Grüne Europagruppe Grüne EFA

Quelle: https://www.tagesspiegel.de/wirtschaft/milliardenschwere-einigung-wie-die-eu-agrarreform-zu-mehr-biolandbau-fuehren-soll/26295840.html

Autor*in: Markus Grabitz und Heike Jahberg im Tagesspiegel von 21. Okt 2020

 

Die EU-Agrarminister einigen sich auf neue Förderregeln. Bauern sollen künftig mehr für die Umwelt tun. Doch nicht jeder ist mit dem Ergebnis zufrieden.

 

Zumindest in einem Punkt hat Julia Klöckner Geschichte geschrieben: Die Agrarministerin landete am Mittwoch morgen um neun Uhr am Berliner Großflughafen BER. Damit nahm die CDU-Politikerin als erstes Regierungsmitglied das Regierungsterminal am neuen Airport in Betrieb. Klöckner kam aus Luxemburg, wo sie bis zum frühen Morgen mit ihren 26 Amtskollegen und -kolleginnen um einen Durchbruch in den Verhandlungen über die künftige europäische Agrarpolitik gerungen hatte.

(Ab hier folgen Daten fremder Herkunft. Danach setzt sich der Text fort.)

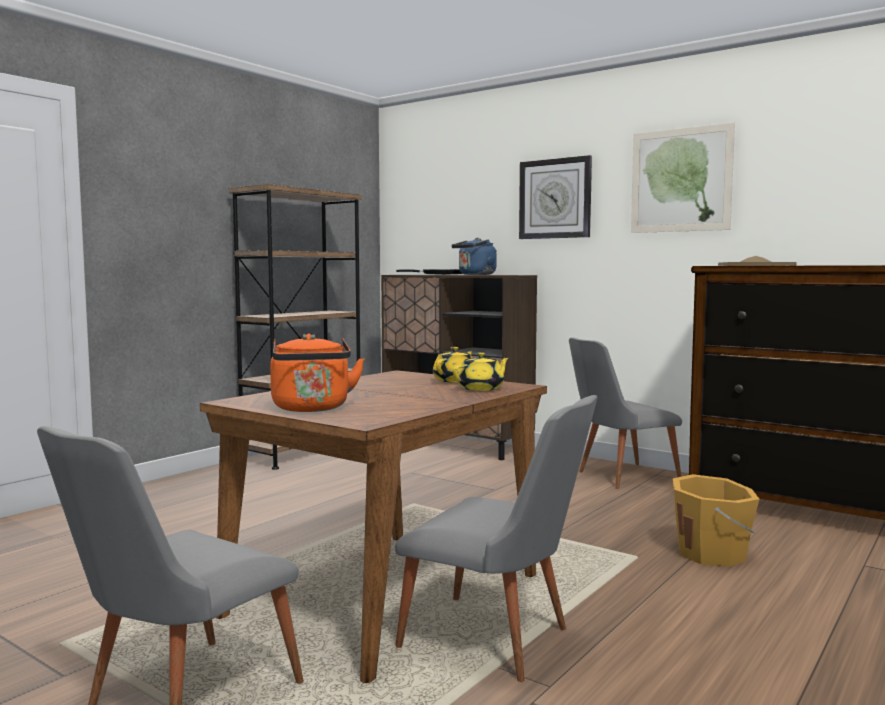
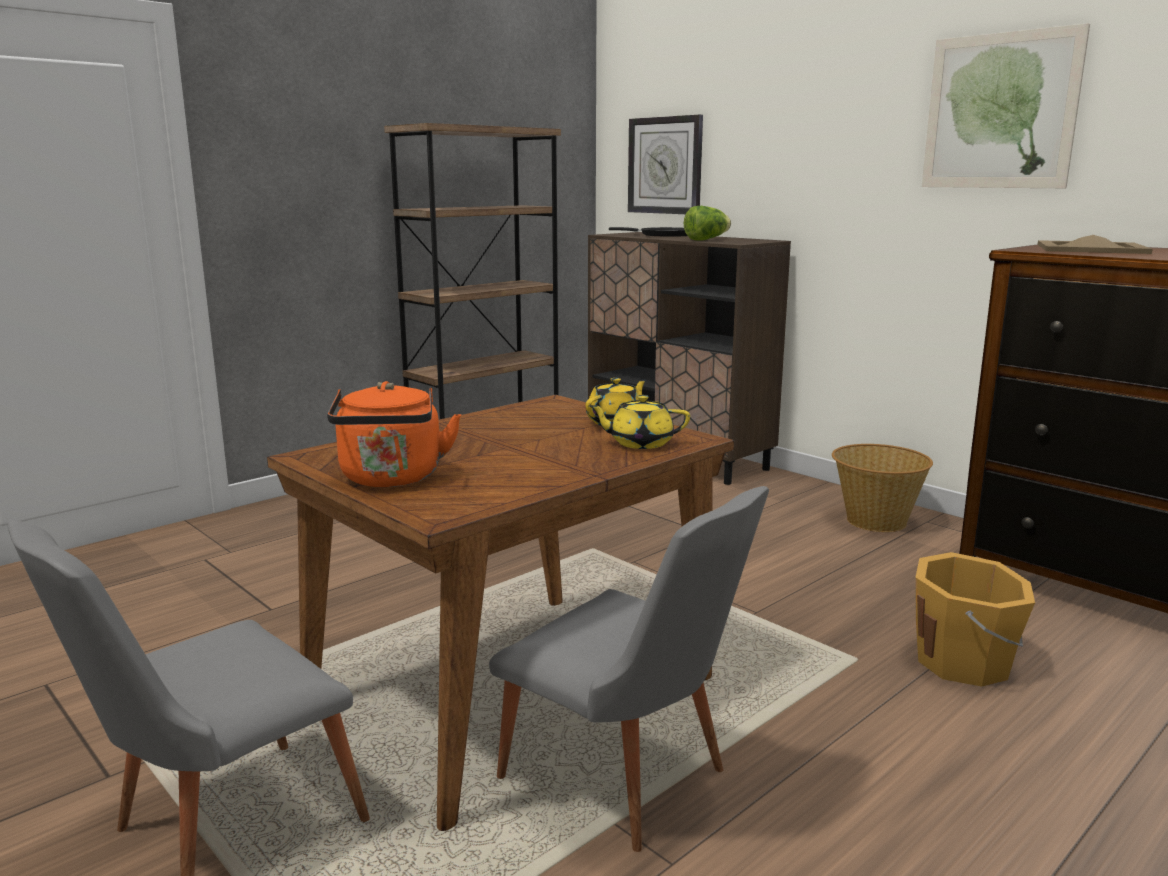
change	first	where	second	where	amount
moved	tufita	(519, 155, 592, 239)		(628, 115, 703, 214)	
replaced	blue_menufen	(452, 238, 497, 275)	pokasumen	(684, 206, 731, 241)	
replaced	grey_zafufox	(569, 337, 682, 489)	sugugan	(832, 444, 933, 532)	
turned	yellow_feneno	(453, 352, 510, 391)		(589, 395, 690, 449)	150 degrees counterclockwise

Glaubt man der Ministerin, hat die deutsche Ratspräsidentschaft aber auch in Sachen Agrarförderung Geschichte geschrieben. Es werde „keinen Euro“ an Subventionen mehr geben, der nicht an höheren Umweltleistungen hänge. „Keine Leistung mehr ohne Gegenleistung“, sagte Klöckner nach ihrer Rückkehr in Berlin.

Umweltverbände und die Opposition sehen das anders: Sie hätten sich noch deutlich höhere Auflagen für Tier-, Klima- und Naturschutz gewünscht. „Noch immer wird der größte Teil der Agrarmilliarden aus Brüssel weitgehend wirkungslos mit der Gießkanne über Europas Äckern und Wiesen verteilt“, kritisierte der Bund für Umwelt und Naturschutz (BUND). Auch nach Meinung der SPD-Bundestagsfraktion greifen die Beschlüsse zu kurz, die Grünen fordern eine „Gemeinwohlprämie“, mit der Bauern für gesellschaftliche Leistungen belohnt werden.

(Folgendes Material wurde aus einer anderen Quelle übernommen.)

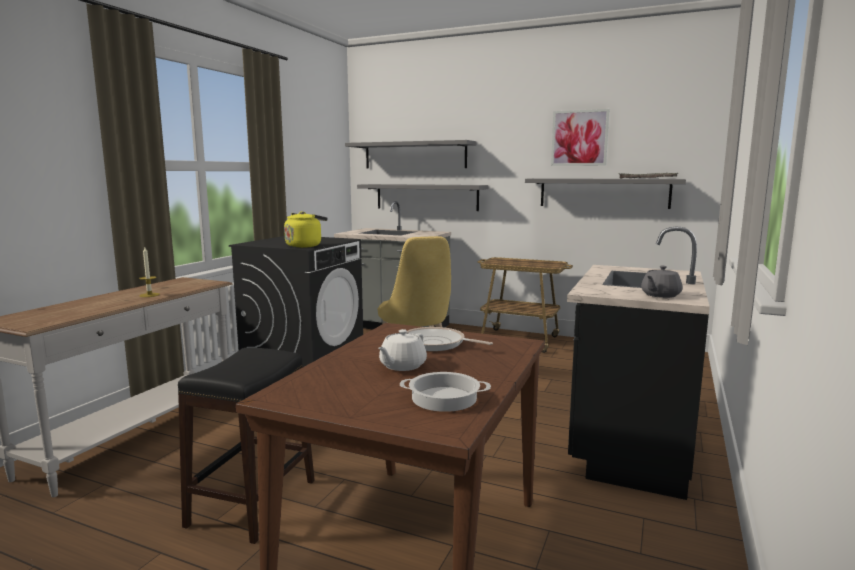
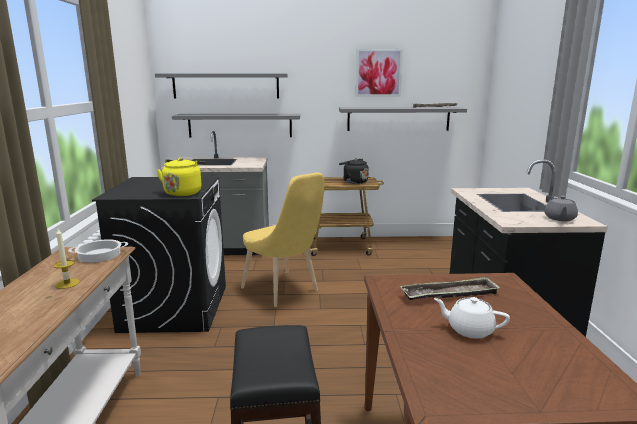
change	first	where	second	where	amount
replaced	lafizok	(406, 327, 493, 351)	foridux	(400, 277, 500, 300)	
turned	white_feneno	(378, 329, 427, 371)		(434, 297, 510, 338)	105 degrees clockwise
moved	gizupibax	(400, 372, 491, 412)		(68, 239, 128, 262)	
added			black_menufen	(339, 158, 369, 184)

Der Beschluss der Minister

Die neue Landwirtschaftspolitik der EU nimmt Gestalt an, nachdem sich nicht nur die 27 EU-Mitgliedstaaten geeinigt haben, sondern auch ein Kompromiss im Europaparlament absehbar ist: Die Bauern werden künftig mehr für Klima- und Umweltschutz tun, um die Fördergelder der EU zu bekommen.

Die Summen, um die es geht

Zur Verfügung stehen 387 Milliarden Euro für die Jahre 2021 bis 2027. Das ist etwas mehr als in der letzten Förderperiode 2014 bis 2020. Agrar ist immer noch einer der größten Posten im EU-Haushalt. Für die deutschen Bauern wird es aber vermutlich etwas weniger Geld geben, weil die Landwirte aus den neuen Mitgliedstaaten, die bisher bei den Direktzahlungen schlechter gestellt sind, einen wachsenden Anteil bekommen sollen.

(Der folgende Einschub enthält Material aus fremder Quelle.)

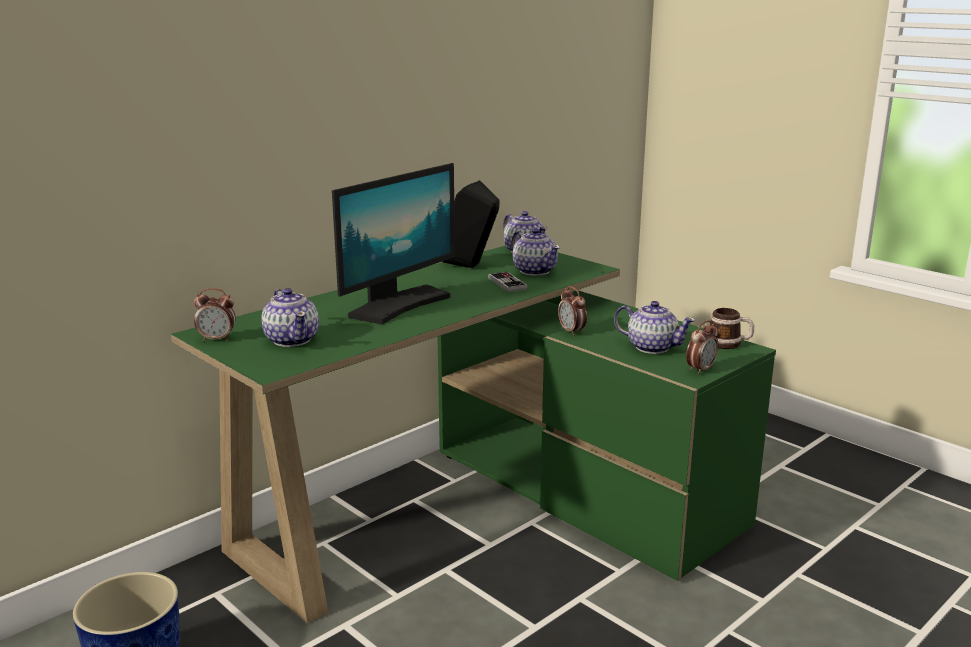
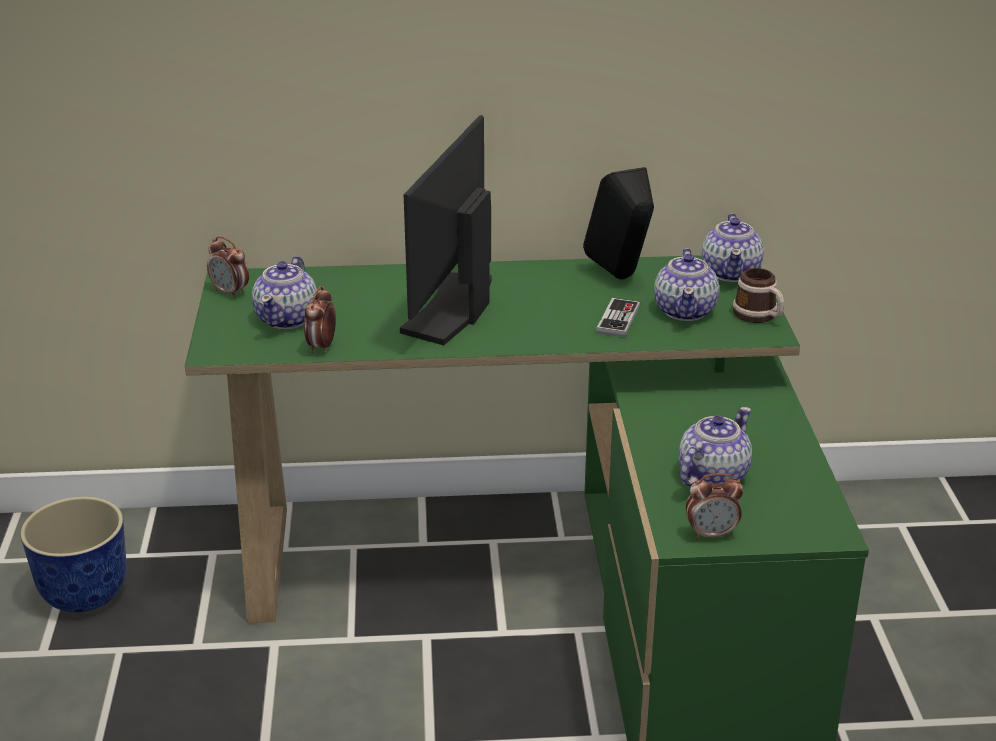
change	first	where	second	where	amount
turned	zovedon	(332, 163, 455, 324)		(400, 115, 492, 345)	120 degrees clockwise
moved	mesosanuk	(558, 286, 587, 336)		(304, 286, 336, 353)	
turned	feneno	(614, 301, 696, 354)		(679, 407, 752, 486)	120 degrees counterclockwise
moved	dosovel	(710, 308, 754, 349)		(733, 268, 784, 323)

Deutschland kann für die neue Sieben-Jahres-Periode mit 44 Milliarden Euro aus Brüssel rechnen, das ist ein leichter Rückgang um 0,7 Prozent. Die Gelder verteilen sich auf zwei Säulen: die Direktzahlungen, die für viele Landwirte die wichtigste Einnahmequelle sind, und die zweite Säule, mit der die Entwicklung des ländlichen Raums gefördert wird.

Grünere Agrarpolitik

Die Bauern müssen nun umweltschonender arbeiten. Direktzahlungen soll es nur noch geben, wenn die Bauern auch etwas für die Umwelt tun. Das betrifft etwa Fruchtfolgen, mit denen Böden entlastet werden sollen, Hecken, die Tieren Zuflucht bieten, oder mehr Abstand von Feldern zu Gewässern.

Allerdings sind diese Vorgaben nicht sehr ehrgeizig. Weitere 20 Prozent der Direktzahlungen sollen dagegen künftig an besondere Umweltleistungen geknüpft werden. Das Europaparlament will sogar, dass 30 Prozent für solche Öko-Maßnahmen ausgegeben werden.
Diese Öko-Maßnahmen sind denkbar

Mit diesen Umweltauflagen könnten etwa der Biolandbau, das Anpflanzen von Wäldern auf Feldern, der Aufbau von Humus, die Erhaltung von Mooren oder eine digital gesteuerte Präzisionslandwirtschaft gefördert werden, die weniger Pestizide oder Dünger braucht. Allerdings können die Mitgliedstaaten selbst festlegen, welche Maßnahmen sie als „Eco-Schemes“ einschätzen. Um Umweltdumping zu verhindern, müssen die EU-Staaten ihre Strategiepläne jedoch von Brüssel genehmigen lassen.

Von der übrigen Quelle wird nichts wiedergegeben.